#### Instructions for the task:
Reproduce the text of every item below word for word, leaving out the pictures.

#### Data shown:

⟨

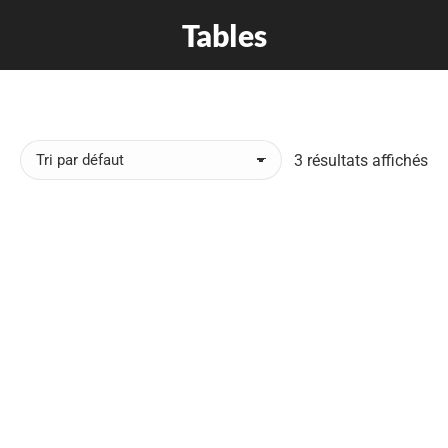
Tables
3 résultats affichés
Mange-debout Linéa
360,00
€
TTC
Table basse modèle « Hexalys »
350,00
€
TTC
Table d’appoint machine à coudre Haid & Neu
300,00
€
TTC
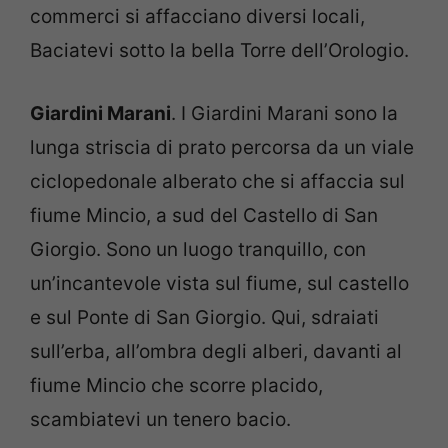
commerci si affacciano diversi locali,
Baciatevi sotto la bella Torre dell’Orologio.
Giardini Marani
. I Giardini Marani sono la
lunga striscia di prato percorsa da un viale
ciclopedonale alberato che si affaccia sul
fiume Mincio, a sud del Castello di San
Giorgio. Sono un luogo tranquillo, con
un’incantevole vista sul fiume, sul castello
e sul Ponte di San Giorgio. Qui, sdraiati
sull’erba, all’ombra degli alberi, davanti al
fiume Mincio che scorre placido,
scambiatevi un tenero bacio.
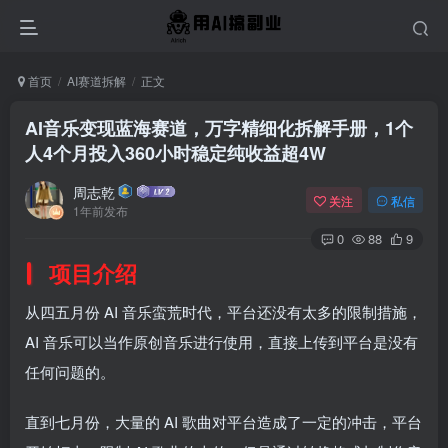
首页
AI赛道拆解
正文
AI音乐变现蓝海赛道，万字精细化拆解手册，1个
人4个月投入360小时稳定纯收益超4W
周志乾
关注
私信
1年前发布
0
88
9
项目介绍
从四五月份 AI 音乐蛮荒时代，平台还没有太多的限制措施，
AI 音乐可以当作原创音乐进行使用，直接上传到平台是没有
任何问题的。
直到七月份，大量的 AI 歌曲对平台造成了一定的冲击，平台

⟩

#### Task result:
Tables
3 résultats affichés
Mange-debout Linéa
360,00
€
TTC
Table basse modèle « Hexalys »
350,00
€
TTC
Table d’appoint machine à coudre Haid & Neu
300,00
€
TTC
commerci si affacciano diversi locali,
Baciatevi sotto la bella Torre dell’Orologio.
Giardini Marani
. I Giardini Marani sono la
lunga striscia di prato percorsa da un viale
ciclopedonale alberato che si affaccia sul
fiume Mincio, a sud del Castello di San
Giorgio. Sono un luogo tranquillo, con
un’incantevole vista sul fiume, sul castello
e sul Ponte di San Giorgio. Qui, sdraiati
sull’erba, all’ombra degli alberi, davanti al
fiume Mincio che scorre placido,
scambiatevi un tenero bacio.
首页
AI赛道拆解
正文
AI音乐变现蓝海赛道，万字精细化拆解手册，1个
人4个月投入360小时稳定纯收益超4W
周志乾
关注
私信
1年前发布
0
88
9
项目介绍
从四五月份 AI 音乐蛮荒时代，平台还没有太多的限制措施，
AI 音乐可以当作原创音乐进行使用，直接上传到平台是没有
任何问题的。
直到七月份，大量的 AI 歌曲对平台造成了一定的冲击，平台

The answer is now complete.